Definition of prose in English:

prose

noun

  • 1Written or spoken language in its ordinary form, without metrical structure.

    ‘a short story in prose’
    as modifier ‘a prose passage’
    • ‘In order to obtain formal grace, prose writers had to lessen their ambitions.’
    • ‘To say that a man cannot write clear prose is not necessarily to blame him.’
    • ‘In all his writings the fruits of observation and reflection were exhibited in lucid prose.’
    • ‘His lifelong concern with the South also pervades most of his non-fiction prose works.’
    • ‘The author's prose throughout the work is little short of flawless.’
    • ‘Strive for lively prose, leaning on strong verbs and sharp nouns.’
    • ‘He points to the clear, simple prose of Ernest Hemingway and Samuel Beckett as examples of brilliant writing that is not bewildering for its complexity.’
    • ‘In a field that is often obscure, he was a master of lucid prose.’
    • ‘The book is plagued by turgid prose, facile observations, and far-fetched inferences from limited evidence.’
    • ‘So I think people who are trying to help students genuinely write better English prose are doing a noble service.’
    • ‘But Nabokov's beauty is to be found in his stunningly original poetic prose.’
    • ‘I chose prose narrative fiction as the crucial focus of comparison and confrontation among cultures of the world.’
    • ‘His approach allowed me to see that not all food writing has to be flowery prose.’
    • ‘The author is no great prose stylist but the writing is competent and fluent.’
    • ‘This is where the prose poem can develop as a major form.’
    • ‘And these were many, written in his much admired and inimitable prose style.’
    • ‘The author's prose is clear and his image of Zimbabwe is accessible and understandable, if perhaps oversimplified.’
    • ‘Beautifully written in lyrical prose, it includes some wonderful turns of phrase.’
    • ‘All infused new life and elegance into Urdu prose.’
    • ‘The novel's lyrical prose and descriptions are its strong points.’
    1. 1.1 Plain or dull writing, discourse, or expression.
      ‘medical and scientific prose’
      • ‘This morning I read it, and it is a lump of leaden prose, ungainly and unattractive, like a plain fat spotty teenager at her prom, dressed like a Christmas cake.’
  • 2

    another term for sequence (sense 4 of the noun)

verb

  • 1no object Talk tediously.

    ‘prosing on about female beauty’
    • ‘He was prosing on again about rigging candidate selection, to the benefit of women and ethnic minorities.’
    • ‘One lesson prosed that the apostle Paul survived the ship wreck at Malta because he had ‘eaten carrots and was strong.’’
    • ‘‘We were merely prosing about old times.’’
  • 2dated with object Compose in or convert into prose.

Origin

Middle English: via Old French from Latin prosa (oratio) ‘straightforward (discourse’), feminine of prosus, earlier prorsus ‘direct’.

========

▶ **ABOUT THIS TASK**:
Update the stretch of the dictionary entry from "another term for" through "convert into prose.", putting "vegetables" wherever "carrots" appears.

========

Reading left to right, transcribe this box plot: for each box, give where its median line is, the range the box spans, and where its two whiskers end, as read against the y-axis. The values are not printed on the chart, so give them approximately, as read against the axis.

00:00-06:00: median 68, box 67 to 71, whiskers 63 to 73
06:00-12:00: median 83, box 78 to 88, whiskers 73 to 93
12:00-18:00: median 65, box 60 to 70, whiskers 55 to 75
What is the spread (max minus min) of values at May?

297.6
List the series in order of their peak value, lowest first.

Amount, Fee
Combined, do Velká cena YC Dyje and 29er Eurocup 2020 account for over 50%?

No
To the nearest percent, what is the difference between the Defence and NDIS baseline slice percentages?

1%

========

▶ **EXERCISE ANSWER**:
another term for sequence (sense 4 of the noun)

verb

  • 1no object Talk tediously.

    ‘prosing on about female beauty’
    • ‘He was prosing on again about rigging candidate selection, to the benefit of women and ethnic minorities.’
    • ‘One lesson prosed that the apostle Paul survived the ship wreck at Malta because he had ‘eaten vegetables and was strong.’’
    • ‘‘We were merely prosing about old times.’’
  • 2dated with object Compose in or convert into prose.